Multipass cell compression of an ultrafast Tm-fiber laser delivering 1.3 mJ, 130 W, sub-two cycle pulses at 1.9 µm

Intense few-cycle pulses in the short-wave infrared (SWIR, 1.3-3.0 µm) region have become popular tools for driving nonlinear frequency conversion processes. Compared with the well-established near-infrared laser sources, the longer driving wavelength can enhance conversion efficiency in two-color plasma terahertz generation [1], and enable efficient mid-infrared generation above 5µm employing non-oxide crystals [2]. Moreover, SWIR serve balanced trade-off between the phase matching cutoffs and the single emitter efficiency, as the driving wavelength for high harmonic generation towards the soft X-ray water window region (300 eV-500 eV) [3]. Laser sources in these three spectral regimes with high brightness and high photon flux can benefit numerous subsequent biological and medical applications [4,5]. Besides optical parametric chirped pulse amplification (OPCPA) laser systems [6,7], a promising alternative is post compression of ultrafast laser emissions, based on rare earth elements like chromium (Cr), holmium (Ho), and thulium (Tm).

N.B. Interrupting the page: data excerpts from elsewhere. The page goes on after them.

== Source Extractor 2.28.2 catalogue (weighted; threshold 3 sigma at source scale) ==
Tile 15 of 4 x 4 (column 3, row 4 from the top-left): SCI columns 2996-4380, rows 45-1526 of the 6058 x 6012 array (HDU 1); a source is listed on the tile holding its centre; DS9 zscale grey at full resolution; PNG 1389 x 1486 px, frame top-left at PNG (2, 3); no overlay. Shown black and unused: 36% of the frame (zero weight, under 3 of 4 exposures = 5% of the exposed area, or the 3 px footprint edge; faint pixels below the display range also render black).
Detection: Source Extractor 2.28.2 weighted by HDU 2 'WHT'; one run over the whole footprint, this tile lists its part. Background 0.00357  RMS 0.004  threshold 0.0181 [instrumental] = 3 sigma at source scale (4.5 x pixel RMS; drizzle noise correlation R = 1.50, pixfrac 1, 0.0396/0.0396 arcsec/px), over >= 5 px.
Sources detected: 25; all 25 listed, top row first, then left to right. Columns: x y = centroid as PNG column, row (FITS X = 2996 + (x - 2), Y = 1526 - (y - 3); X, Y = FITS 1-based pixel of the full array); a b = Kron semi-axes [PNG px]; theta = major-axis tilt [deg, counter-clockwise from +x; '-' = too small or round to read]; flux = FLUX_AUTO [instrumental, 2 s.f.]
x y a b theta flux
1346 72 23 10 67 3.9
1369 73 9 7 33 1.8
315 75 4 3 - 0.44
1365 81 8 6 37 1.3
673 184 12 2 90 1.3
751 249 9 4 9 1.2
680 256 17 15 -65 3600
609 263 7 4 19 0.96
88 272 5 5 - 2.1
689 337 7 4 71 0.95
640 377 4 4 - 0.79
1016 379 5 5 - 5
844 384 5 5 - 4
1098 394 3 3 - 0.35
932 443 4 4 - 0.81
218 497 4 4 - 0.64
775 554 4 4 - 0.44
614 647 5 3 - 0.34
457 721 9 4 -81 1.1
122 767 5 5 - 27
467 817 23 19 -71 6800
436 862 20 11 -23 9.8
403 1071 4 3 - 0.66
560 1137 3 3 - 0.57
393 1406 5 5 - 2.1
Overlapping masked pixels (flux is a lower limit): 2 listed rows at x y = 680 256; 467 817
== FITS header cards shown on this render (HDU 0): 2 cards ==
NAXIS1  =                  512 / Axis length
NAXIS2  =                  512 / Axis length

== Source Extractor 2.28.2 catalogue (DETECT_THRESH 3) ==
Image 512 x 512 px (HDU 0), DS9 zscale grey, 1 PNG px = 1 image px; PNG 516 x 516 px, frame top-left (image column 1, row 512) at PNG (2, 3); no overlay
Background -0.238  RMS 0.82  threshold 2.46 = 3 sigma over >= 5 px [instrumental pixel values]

Recently, the multipass-cells (MPCs) have emerged as a propitious post-compression approach. Excellent throughputs and down to two- to single-cycle regime compressed pulses duration have been reported in the near-infrared [8,9]. On the other hand, only a few experiments have been reported in the SWIR region [10-13] with no shorter than ~20 fs output pulse duration. In this contribution, we report on a post pulse compression based on a gas-filled MPC delivering mJ-level, sub-two cycle pulses (11fs) with 130 W average power at 1900 nm wavelength. It is enabled by a high-power ultrafast thulium-doped fiber CPA system, employing coherent combination of four rod-type fiber amplifiers [14]. For this experiment, the driving laser provides approximately 90 fs pulses with 150 W average power at a repetition rate of 101kHz and a central wavelength of 1920 nm. The Herriott-type MPC consists of two concave mirrors arranged nearly concentrically in a gas-tight chamber. The chamber is filled with krypton as nonlinear medium for SPM-induced spectral broadening. The dispersion compensation is achieved by fused silica plates, offering negative GDD in this spectral region.